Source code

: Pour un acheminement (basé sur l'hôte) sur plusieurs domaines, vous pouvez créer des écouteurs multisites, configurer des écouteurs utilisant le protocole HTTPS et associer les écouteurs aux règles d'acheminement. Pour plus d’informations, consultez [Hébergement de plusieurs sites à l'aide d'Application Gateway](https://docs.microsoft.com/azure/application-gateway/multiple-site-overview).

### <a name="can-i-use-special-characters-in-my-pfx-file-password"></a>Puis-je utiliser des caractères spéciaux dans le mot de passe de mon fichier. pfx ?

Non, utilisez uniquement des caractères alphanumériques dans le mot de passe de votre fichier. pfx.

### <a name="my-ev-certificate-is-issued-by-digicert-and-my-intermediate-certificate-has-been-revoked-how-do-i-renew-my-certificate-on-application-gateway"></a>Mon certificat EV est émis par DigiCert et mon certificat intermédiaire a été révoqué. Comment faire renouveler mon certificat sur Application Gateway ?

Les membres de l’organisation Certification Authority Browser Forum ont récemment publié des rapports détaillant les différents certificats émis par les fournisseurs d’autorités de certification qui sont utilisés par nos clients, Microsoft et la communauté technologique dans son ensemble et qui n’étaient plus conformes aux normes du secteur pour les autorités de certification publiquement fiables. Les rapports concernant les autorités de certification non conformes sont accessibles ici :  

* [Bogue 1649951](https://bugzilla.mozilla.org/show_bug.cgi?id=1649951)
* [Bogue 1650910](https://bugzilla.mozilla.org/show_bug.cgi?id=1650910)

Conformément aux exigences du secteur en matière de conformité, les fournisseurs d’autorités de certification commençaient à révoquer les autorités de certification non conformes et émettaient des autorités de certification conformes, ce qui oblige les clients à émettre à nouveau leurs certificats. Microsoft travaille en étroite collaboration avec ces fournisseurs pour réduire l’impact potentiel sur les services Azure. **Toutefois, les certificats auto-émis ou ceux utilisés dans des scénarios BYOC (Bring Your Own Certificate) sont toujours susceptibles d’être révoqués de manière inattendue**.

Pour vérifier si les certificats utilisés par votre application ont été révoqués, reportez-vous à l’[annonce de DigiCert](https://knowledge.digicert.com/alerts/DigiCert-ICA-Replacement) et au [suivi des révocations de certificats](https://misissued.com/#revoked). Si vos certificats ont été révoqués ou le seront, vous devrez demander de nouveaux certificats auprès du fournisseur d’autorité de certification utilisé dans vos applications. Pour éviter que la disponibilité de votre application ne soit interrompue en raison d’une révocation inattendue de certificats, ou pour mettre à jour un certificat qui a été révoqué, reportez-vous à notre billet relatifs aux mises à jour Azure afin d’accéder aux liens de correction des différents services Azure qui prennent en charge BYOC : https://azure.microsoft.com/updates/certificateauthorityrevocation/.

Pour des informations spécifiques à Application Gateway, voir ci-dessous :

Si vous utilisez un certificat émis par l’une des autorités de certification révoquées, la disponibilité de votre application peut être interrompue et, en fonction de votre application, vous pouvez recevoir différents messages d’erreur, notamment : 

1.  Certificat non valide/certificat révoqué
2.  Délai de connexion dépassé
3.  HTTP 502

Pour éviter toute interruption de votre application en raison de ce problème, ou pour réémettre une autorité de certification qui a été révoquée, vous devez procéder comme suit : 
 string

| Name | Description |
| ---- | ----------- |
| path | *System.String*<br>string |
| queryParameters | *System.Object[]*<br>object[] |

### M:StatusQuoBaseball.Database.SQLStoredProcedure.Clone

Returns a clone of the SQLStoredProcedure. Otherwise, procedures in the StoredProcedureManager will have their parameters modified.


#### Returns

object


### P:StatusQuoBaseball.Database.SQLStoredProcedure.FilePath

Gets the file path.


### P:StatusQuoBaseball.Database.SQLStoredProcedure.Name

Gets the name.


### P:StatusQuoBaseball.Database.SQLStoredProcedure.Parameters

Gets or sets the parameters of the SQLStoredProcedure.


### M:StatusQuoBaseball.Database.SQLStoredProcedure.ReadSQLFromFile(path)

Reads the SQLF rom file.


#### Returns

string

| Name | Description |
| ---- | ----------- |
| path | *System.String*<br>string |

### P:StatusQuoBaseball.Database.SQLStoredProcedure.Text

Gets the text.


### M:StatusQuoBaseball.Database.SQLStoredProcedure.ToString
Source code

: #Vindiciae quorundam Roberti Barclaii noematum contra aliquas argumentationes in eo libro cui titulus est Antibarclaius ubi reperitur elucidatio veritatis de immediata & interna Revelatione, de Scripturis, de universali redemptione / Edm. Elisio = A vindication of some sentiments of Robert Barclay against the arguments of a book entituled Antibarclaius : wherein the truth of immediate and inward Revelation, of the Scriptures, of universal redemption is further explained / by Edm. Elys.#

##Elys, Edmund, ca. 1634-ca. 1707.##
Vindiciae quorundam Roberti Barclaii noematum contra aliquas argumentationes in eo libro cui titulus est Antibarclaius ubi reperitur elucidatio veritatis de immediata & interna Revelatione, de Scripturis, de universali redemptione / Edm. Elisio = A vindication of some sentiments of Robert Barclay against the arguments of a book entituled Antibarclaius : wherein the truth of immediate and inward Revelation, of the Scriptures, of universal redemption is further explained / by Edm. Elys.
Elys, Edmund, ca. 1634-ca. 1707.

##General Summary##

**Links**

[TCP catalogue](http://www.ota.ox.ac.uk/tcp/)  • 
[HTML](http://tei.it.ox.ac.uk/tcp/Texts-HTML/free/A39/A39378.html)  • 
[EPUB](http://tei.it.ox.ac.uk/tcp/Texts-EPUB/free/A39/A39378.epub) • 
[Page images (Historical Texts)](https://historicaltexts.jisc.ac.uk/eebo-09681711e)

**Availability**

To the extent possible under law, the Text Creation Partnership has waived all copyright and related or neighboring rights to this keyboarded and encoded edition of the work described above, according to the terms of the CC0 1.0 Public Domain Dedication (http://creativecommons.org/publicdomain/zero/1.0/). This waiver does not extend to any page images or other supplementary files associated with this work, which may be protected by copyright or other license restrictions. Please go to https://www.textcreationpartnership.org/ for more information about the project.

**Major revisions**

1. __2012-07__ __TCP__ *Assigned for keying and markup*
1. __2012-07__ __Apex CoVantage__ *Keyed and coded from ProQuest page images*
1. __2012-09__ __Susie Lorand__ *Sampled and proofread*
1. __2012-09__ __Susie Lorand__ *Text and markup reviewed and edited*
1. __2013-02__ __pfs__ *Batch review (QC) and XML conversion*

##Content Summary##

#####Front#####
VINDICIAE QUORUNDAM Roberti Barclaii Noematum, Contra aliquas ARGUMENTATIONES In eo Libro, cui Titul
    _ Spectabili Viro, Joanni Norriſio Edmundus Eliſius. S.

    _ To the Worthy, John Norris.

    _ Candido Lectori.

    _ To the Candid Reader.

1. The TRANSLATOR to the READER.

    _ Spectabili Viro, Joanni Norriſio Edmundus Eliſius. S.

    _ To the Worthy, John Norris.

★ ★ ★

• _Task_: Exactly and without omission, set down every entry.

• _Task result_:
Source code

: Pour un acheminement (basé sur l'hôte) sur plusieurs domaines, vous pouvez créer des écouteurs multisites, configurer des écouteurs utilisant le protocole HTTPS et associer les écouteurs aux règles d'acheminement. Pour plus d’informations, consultez [Hébergement de plusieurs sites à l'aide d'Application Gateway](https://docs.microsoft.com/azure/application-gateway/multiple-site-overview).

### <a name="can-i-use-special-characters-in-my-pfx-file-password"></a>Puis-je utiliser des caractères spéciaux dans le mot de passe de mon fichier. pfx ?

Non, utilisez uniquement des caractères alphanumériques dans le mot de passe de votre fichier. pfx.

### <a name="my-ev-certificate-is-issued-by-digicert-and-my-intermediate-certificate-has-been-revoked-how-do-i-renew-my-certificate-on-application-gateway"></a>Mon certificat EV est émis par DigiCert et mon certificat intermédiaire a été révoqué. Comment faire renouveler mon certificat sur Application Gateway ?

Les membres de l’organisation Certification Authority Browser Forum ont récemment publié des rapports détaillant les différents certificats émis par les fournisseurs d’autorités de certification qui sont utilisés par nos clients, Microsoft et la communauté technologique dans son ensemble et qui n’étaient plus conformes aux normes du secteur pour les autorités de certification publiquement fiables. Les rapports concernant les autorités de certification non conformes sont accessibles ici :  

* [Bogue 1649951](https://bugzilla.mozilla.org/show_bug.cgi?id=1649951)
* [Bogue 1650910](https://bugzilla.mozilla.org/show_bug.cgi?id=1650910)

Conformément aux exigences du secteur en matière de conformité, les fournisseurs d’autorités de certification commençaient à révoquer les autorités de certification non conformes et émettaient des autorités de certification conformes, ce qui oblige les clients à émettre à nouveau leurs certificats. Microsoft travaille en étroite collaboration avec ces fournisseurs pour réduire l’impact potentiel sur les services Azure. **Toutefois, les certificats auto-émis ou ceux utilisés dans des scénarios BYOC (Bring Your Own Certificate) sont toujours susceptibles d’être révoqués de manière inattendue**.

Pour vérifier si les certificats utilisés par votre application ont été révoqués, reportez-vous à l’[annonce de DigiCert](https://knowledge.digicert.com/alerts/DigiCert-ICA-Replacement) et au [suivi des révocations de certificats](https://misissued.com/#revoked). Si vos certificats ont été révoqués ou le seront, vous devrez demander de nouveaux certificats auprès du fournisseur d’autorité de certification utilisé dans vos applications. Pour éviter que la disponibilité de votre application ne soit interrompue en raison d’une révocation inattendue de certificats, ou pour mettre à jour un certificat qui a été révoqué, reportez-vous à notre billet relatifs aux mises à jour Azure afin d’accéder aux liens de correction des différents services Azure qui prennent en charge BYOC : https://azure.microsoft.com/updates/certificateauthorityrevocation/.

Pour des informations spécifiques à Application Gateway, voir ci-dessous :

Si vous utilisez un certificat émis par l’une des autorités de certification révoquées, la disponibilité de votre application peut être interrompue et, en fonction de votre application, vous pouvez recevoir différents messages d’erreur, notamment : 

1.  Certificat non valide/certificat révoqué
2.  Délai de connexion dépassé
3.  HTTP 502

Pour éviter toute interruption de votre application en raison de ce problème, ou pour réémettre une autorité de certification qui a été révoquée, vous devez procéder comme suit : 
 string

| Name | Description |
| ---- | ----------- |
| path | *System.String*<br>string |
| queryParameters | *System.Object[]*<br>object[] |

### M:StatusQuoBaseball.Database.SQLStoredProcedure.Clone

Returns a clone of the SQLStoredProcedure. Otherwise, procedures in the StoredProcedureManager will have their parameters modified.


#### Returns

object


### P:StatusQuoBaseball.Database.SQLStoredProcedure.FilePath

Gets the file path.


### P:StatusQuoBaseball.Database.SQLStoredProcedure.Name

Gets the name.


### P:StatusQuoBaseball.Database.SQLStoredProcedure.Parameters

Gets or sets the parameters of the SQLStoredProcedure.


### M:StatusQuoBaseball.Database.SQLStoredProcedure.ReadSQLFromFile(path)

Reads the SQLF rom file.


#### Returns

string

| Name | Description |
| ---- | ----------- |
| path | *System.String*<br>string |

### P:StatusQuoBaseball.Database.SQLStoredProcedure.Text

Gets the text.


### M:StatusQuoBaseball.Database.SQLStoredProcedure.ToString
Source code

: #Vindiciae quorundam Roberti Barclaii noematum contra aliquas argumentationes in eo libro cui titulus est Antibarclaius ubi reperitur elucidatio veritatis de immediata & interna Revelatione, de Scripturis, de universali redemptione / Edm. Elisio = A vindication of some sentiments of Robert Barclay against the arguments of a book entituled Antibarclaius : wherein the truth of immediate and inward Revelation, of the Scriptures, of universal redemption is further explained / by Edm. Elys.#

##Elys, Edmund, ca. 1634-ca. 1707.##
Vindiciae quorundam Roberti Barclaii noematum contra aliquas argumentationes in eo libro cui titulus est Antibarclaius ubi reperitur elucidatio veritatis de immediata & interna Revelatione, de Scripturis, de universali redemptione / Edm. Elisio = A vindication of some sentiments of Robert Barclay against the arguments of a book entituled Antibarclaius : wherein the truth of immediate and inward Revelation, of the Scriptures, of universal redemption is further explained / by Edm. Elys.
Elys, Edmund, ca. 1634-ca. 1707.

##General Summary##

**Links**

[TCP catalogue](http://www.ota.ox.ac.uk/tcp/)  • 
[HTML](http://tei.it.ox.ac.uk/tcp/Texts-HTML/free/A39/A39378.html)  • 
[EPUB](http://tei.it.ox.ac.uk/tcp/Texts-EPUB/free/A39/A39378.epub) • 
[Page images (Historical Texts)](https://historicaltexts.jisc.ac.uk/eebo-09681711e)

**Availability**

To the extent possible under law, the Text Creation Partnership has waived all copyright and related or neighboring rights to this keyboarded and encoded edition of the work described above, according to the terms of the CC0 1.0 Public Domain Dedication (http://creativecommons.org/publicdomain/zero/1.0/). This waiver does not extend to any page images or other supplementary files associated with this work, which may be protected by copyright or other license restrictions. Please go to https://www.textcreationpartnership.org/ for more information about the project.

**Major revisions**

1. __2012-07__ __TCP__ *Assigned for keying and markup*
1. __2012-07__ __Apex CoVantage__ *Keyed and coded from ProQuest page images*
1. __2012-09__ __Susie Lorand__ *Sampled and proofread*
1. __2012-09__ __Susie Lorand__ *Text and markup reviewed and edited*
1. __2013-02__ __pfs__ *Batch review (QC) and XML conversion*

##Content Summary##

#####Front#####
VINDICIAE QUORUNDAM Roberti Barclaii Noematum, Contra aliquas ARGUMENTATIONES In eo Libro, cui Titul
    _ Spectabili Viro, Joanni Norriſio Edmundus Eliſius. S.

    _ To the Worthy, John Norris.

    _ Candido Lectori.

    _ To the Candid Reader.

1. The TRANSLATOR to the READER.

    _ Spectabili Viro, Joanni Norriſio Edmundus Eliſius. S.

    _ To the Worthy, John Norris.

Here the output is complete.